Rooting for international teams: unpatriotic?

Category:  Opinions
Thursday, October 4th, 2018 at 9:06 AM

Sports have always been a big part of my life ever since the first grade. I’ve played soccer for 12 years, and I’ve loved hockey since middle school. In my time of being a loving sports fan, I’ve received a plethora of insults. It comes with the territory when you’re a Washington Capitals fan in Penguins territory, but the one thing I’ve never understood is the insults that imply that I’m unpatriotic or un-American when I don’t support the U.S. in the World Cup or the Olympics.

I grew up watching soccer and my favorite teams are Manchester United and Real Madrid; I’ve loved their players for years and few of them are American. When the World Cup comes around, I tend to lean toward teams that have players I know, which means that I usually support Spain and have Belgium as my backup. 
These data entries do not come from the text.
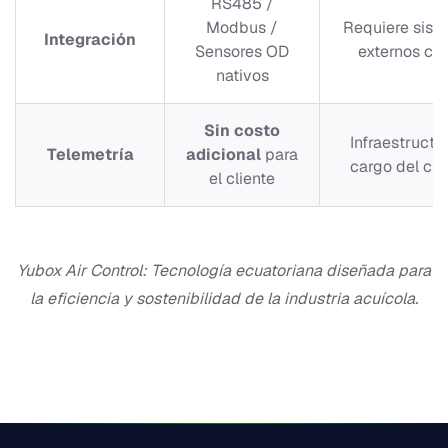
RS485 /
Modbus /
Requiere sist
Integración
Sensores OD
externos ca
nativos
Sin costo
Infraestructu
Telemetría
adicional
para
cargo del cli
el cliente
Yubox Air Control: Tecnología ecuatoriana diseñada para
la eficiencia y sostenibilidad de la industria acuícola.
With hockey, I never really support a single team internationally, I just like to watch the sport, but when pressed I find myself supporting Russia or Canada in the Hockey World Cup or the Olympics. Canada because of how many players there are in the NHL, and Russia because my favorite player is Alexander Ovechkin.  

My question is, though,  if you’re not supposed to blindly support anyone whether it be leader or government, why am I unpatriotic for liking teams that aren’t the U.S.? 

Why is it an issue if  I support a team full of my favorites, in an international sporting event, whether it be Spain in soccer or Russia or Canada in hockey? 

Why am I supposed to support a team when I, someone obsessed with sports, can barely identify anyone on the team?

To be fair, I don’t watch much Major League Soccer (MLS). It just doesn’t have the draw that attracts me to La Liga or the Premier League. However, I try to keep up to date on the major news from the MLS. It’s hard to throw my support at a team, the U.S., when I recognize one or two players opposed to the teams on which I recognize most, if not all of their lineup. 

The Premier League has three American players that have played more than one match. La Liga, while they’re going to play games in North America, only has only one American in their league. 

How is it unpatriotic to make an informed decision on who I support in the land of the free?

I understand sports have always been political in some way or another, especially in today’s sports world — with a hyper-polarized NFL, for example. However, I think that the only politics that should matter are the ones the players make known: for example when Colin Kaepernick kneeled to draw attention to police brutality. I think that should be the only time we follow politics in sports. When it’s an athlete’s way to get their voice out there, I follow, but who I support in sports shouldn’t be political. 

I’m more prone to see and like those sports that aren’t American — and thus like players who are not from the U.S. So why does that make me unpatriotic? 

Maybe in the future when hockey and soccer are more popular in America — and have more American players, then I’ll be able to identify with and support the U.S. Until then? Rock on Canada and Russia.